Por Giuseppe Borgo — Em nota oficial, o presidente Sergio Mattarella recordou hoje, no centésimo aniversário do nascimento, a figura de Vittorio Bachelet, sublinhando que a República permanece reconhecida pelo seu exemplo cívico e institucional. A evocação coloca novamente em foco a trajetória de um jurista que moldou práticas e princípios essenciais da convivência democrática italiana.
Mattarella destacou o papel de Bachelet como vice-presidente do Conselho Superior da Magistratura (Consiglio Superiore della Magistratura), lembrando que ele trabalhou com firmeza para que fosse o próprio ordenamento democrático a neutralizar a ameaça do terrorismo à convivência civil, sem recorrer a medidas extraordinárias.
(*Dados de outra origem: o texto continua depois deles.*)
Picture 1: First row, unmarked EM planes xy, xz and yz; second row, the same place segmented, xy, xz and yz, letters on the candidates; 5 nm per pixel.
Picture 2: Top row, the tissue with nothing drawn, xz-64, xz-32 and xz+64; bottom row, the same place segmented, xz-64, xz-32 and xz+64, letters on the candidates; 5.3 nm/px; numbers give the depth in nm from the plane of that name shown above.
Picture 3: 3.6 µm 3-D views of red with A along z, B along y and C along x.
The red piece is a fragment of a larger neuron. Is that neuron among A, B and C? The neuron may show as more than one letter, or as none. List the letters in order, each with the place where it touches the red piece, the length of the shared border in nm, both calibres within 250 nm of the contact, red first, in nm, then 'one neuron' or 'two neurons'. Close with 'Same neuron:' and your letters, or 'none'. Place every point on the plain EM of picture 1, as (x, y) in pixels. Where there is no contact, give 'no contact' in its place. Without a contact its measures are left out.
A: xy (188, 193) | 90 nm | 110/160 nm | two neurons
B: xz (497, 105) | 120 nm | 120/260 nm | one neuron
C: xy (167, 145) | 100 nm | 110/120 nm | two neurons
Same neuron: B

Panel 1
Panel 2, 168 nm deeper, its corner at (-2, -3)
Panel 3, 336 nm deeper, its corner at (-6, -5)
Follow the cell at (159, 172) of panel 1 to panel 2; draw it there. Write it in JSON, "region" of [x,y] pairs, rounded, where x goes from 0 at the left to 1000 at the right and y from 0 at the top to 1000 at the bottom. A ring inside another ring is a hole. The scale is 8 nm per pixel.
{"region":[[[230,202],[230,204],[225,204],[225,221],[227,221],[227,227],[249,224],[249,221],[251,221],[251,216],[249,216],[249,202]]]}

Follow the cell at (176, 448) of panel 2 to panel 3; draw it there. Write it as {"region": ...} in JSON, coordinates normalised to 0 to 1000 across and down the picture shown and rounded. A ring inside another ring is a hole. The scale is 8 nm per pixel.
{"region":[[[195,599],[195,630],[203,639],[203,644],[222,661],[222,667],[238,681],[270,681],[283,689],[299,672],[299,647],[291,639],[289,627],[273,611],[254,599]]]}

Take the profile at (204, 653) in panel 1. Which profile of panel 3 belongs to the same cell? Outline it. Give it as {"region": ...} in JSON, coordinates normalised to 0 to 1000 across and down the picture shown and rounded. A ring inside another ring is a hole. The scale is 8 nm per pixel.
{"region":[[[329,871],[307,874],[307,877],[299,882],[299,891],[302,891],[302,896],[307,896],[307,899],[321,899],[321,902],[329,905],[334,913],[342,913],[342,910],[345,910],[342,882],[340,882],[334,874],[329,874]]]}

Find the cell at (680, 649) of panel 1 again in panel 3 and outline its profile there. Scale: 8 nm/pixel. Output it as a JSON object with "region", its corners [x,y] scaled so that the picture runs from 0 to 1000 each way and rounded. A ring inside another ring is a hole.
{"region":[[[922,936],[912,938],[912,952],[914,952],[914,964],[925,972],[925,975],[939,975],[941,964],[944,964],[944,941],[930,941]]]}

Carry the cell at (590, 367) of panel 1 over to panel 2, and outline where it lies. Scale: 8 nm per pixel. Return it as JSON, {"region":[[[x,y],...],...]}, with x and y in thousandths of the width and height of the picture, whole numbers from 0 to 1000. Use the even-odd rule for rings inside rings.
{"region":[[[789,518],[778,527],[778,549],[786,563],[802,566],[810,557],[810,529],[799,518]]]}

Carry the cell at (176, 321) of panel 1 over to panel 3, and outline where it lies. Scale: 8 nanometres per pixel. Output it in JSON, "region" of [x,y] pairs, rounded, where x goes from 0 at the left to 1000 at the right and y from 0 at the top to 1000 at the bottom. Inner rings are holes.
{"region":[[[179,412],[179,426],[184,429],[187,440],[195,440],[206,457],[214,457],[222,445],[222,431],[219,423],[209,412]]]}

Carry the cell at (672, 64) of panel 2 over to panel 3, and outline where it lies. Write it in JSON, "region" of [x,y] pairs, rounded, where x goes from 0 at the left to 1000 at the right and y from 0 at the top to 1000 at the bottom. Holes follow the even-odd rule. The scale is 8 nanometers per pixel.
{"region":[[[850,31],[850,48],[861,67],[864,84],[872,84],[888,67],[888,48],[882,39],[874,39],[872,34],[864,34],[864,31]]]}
Segundo o presidente, Bachelet sempre operou apoiando-se nos alicerces constitucionais que orientam a função jurisdicional, reforçando a arquitetura do Estado de Direito.
Na nota, o presidente salientou ainda o duplo compromisso de Bachelet com o conhecimento e com o envolvimento social. Nascido do mundo acadêmico, Bachelet soube integrar a dedicação à pesquisa e ao ensino com iniciativas associativas — primeiro na Federazione Universitaria Cattolica Italiana (F.U.C.I.) e, em seguida, na Azione Cattolica. Para Mattarella, esse percurso evidencia um método baseado no confronto e na conciliação, atitudes que se tornaram essenciais num período marcado por tensões, conflitos e violência política.
O presidente lembrou que Bachelet interpretou as funções institucionais e associativas em consonância com os ideais de democracia e pluralismo que nortearam sua vida. No seu entendimento, o diálogo constituía não apenas um princípio, mas uma ferramenta para o enriquecimento coletivo e para a proteção do bem comum — uma verdadeira ponte entre cidadãos e instituições.
O comunicado recorda também o crime que interrompeu a sua vida: Bachelet foi assassinado covardemente no dia 12 de fevereiro de 1980 na Universidade de Roma ‘La Sapienza’, ao término de uma aula. Mattarella relembra a atividade docente como um legado valioso — gerações de estudantes foram formadas por Bachelet e receberam seus ensinamentos com a convicção de que a cultura é um antídoto contra qualquer forma de opressão e arrogância.
Como repórter que observa a interseção entre decisões de Roma e a vida cotidiana dos cidadãos, vejo nesta homenagem a reafirmação de um princípio institucional: o peso da caneta e da palavra nas mãos de quem decide deve sempre repousar sobre os alicerces da lei e do respeito mútuo. A memória de Vittorio Bachelet funciona como um tijolo fundamental na construção de direitos que protegem a convivência democrática.
Ao final, Mattarella concluiu destacando que, no centenário, a República presta homenagem à sua memória, ao empenho cívico e à contribuição cultural de um homem que, como professor e magistrado, deixou um legado intangible de compromisso público. Essa lembrança é, em si, um chamado para continuar a derrubar barreiras burocráticas e políticas que ameacem o espaço comum de liberdade e segurança.